[Version comparison data]
+--

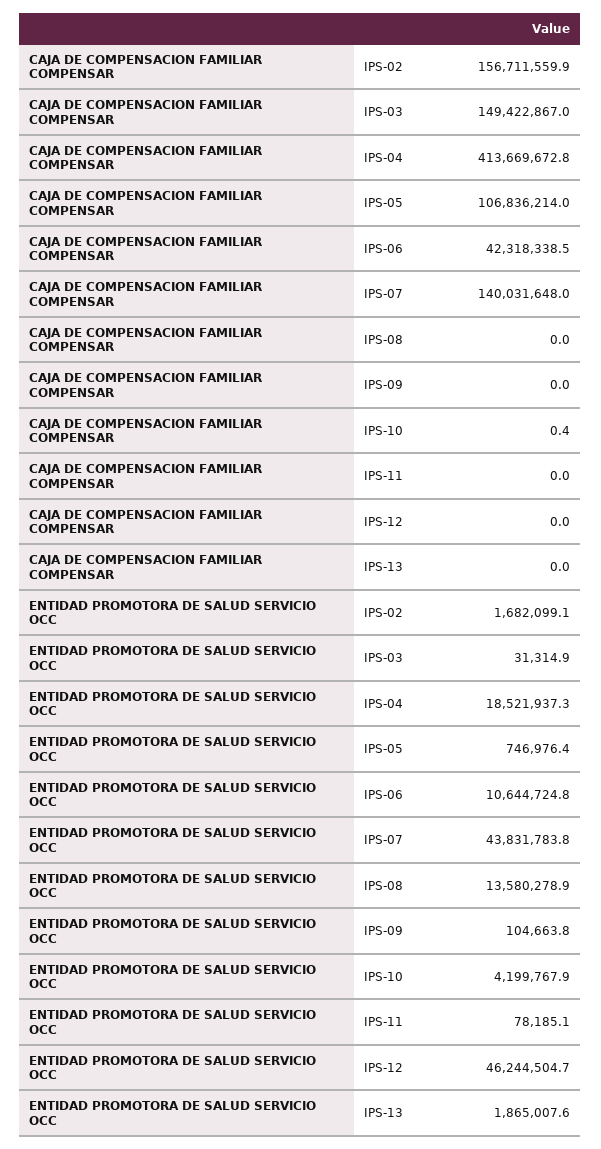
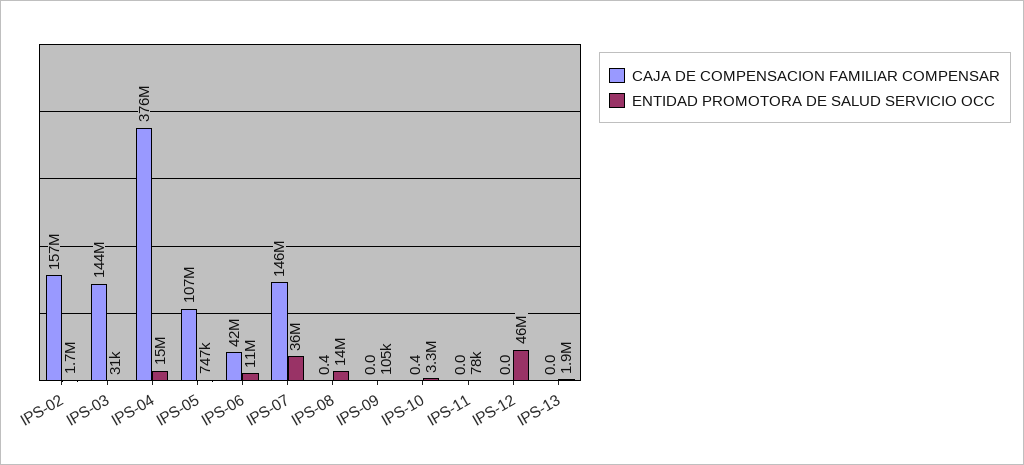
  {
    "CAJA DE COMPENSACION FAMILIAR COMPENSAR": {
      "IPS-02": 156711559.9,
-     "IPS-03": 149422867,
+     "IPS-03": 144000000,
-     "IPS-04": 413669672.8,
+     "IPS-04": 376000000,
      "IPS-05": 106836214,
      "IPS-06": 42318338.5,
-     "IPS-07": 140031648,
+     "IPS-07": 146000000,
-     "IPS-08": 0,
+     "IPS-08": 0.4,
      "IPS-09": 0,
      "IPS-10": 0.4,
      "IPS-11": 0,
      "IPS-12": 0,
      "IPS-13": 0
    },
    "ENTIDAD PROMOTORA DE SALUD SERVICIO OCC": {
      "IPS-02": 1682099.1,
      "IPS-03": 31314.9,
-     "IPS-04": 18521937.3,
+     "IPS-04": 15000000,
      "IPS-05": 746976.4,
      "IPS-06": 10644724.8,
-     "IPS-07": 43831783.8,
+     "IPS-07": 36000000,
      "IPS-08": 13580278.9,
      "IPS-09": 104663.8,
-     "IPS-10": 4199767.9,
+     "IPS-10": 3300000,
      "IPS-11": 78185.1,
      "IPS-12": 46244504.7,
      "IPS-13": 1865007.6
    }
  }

+--

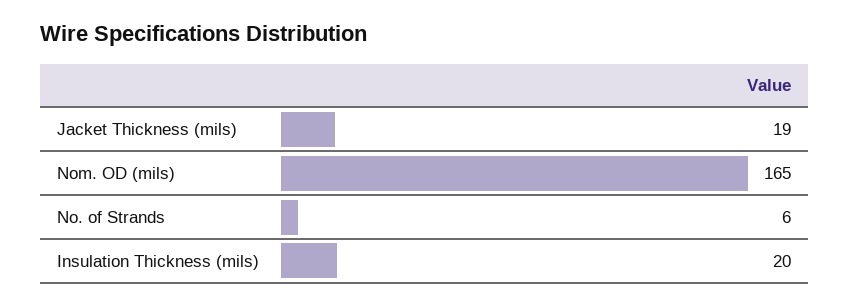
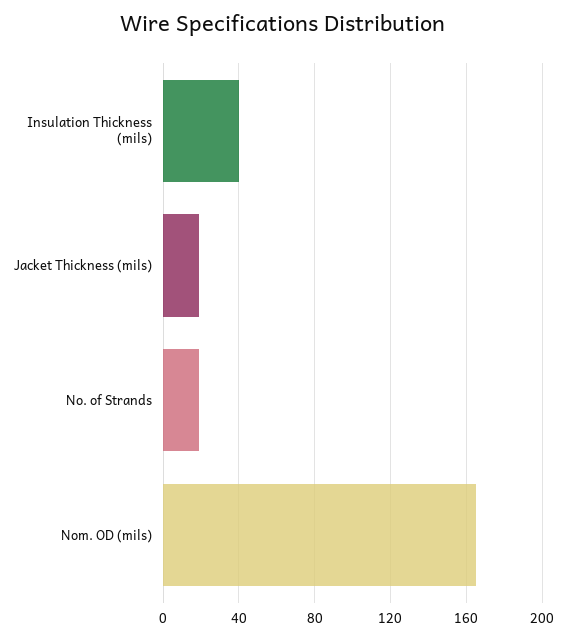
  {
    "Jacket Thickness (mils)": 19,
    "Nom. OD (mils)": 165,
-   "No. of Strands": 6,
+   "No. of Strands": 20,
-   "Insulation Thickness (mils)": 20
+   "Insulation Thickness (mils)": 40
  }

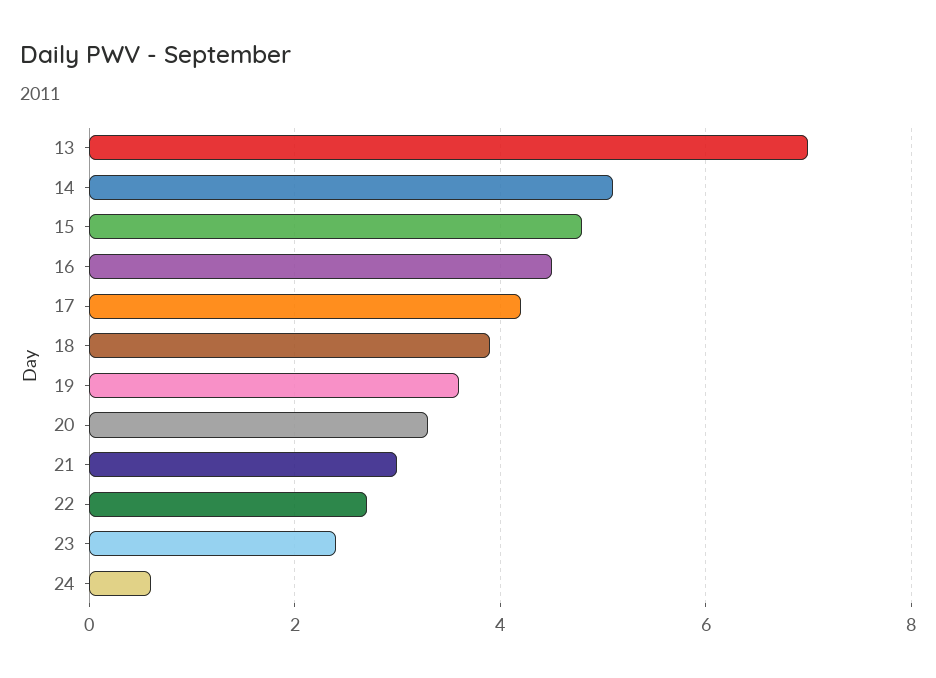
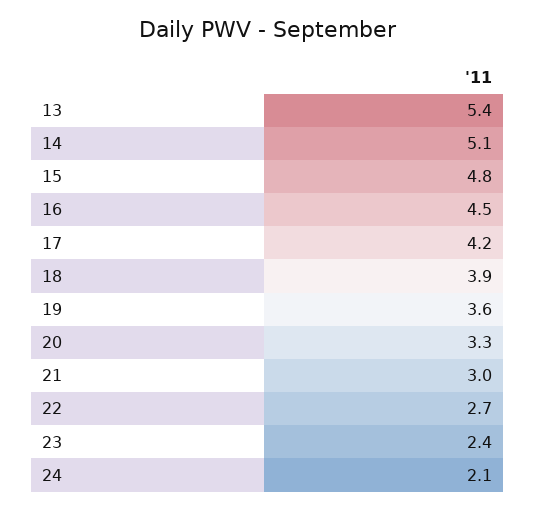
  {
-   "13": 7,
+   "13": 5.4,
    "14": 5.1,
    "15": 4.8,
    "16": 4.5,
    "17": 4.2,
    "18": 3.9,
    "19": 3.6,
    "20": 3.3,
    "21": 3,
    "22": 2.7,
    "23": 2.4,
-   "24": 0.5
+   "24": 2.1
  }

+--

Task description
Scan the records above for the word "Insulation". Copy each line that has it.

Reply to the exercise
-   "Insulation Thickness (mils)": 20
+   "Insulation Thickness (mils)": 40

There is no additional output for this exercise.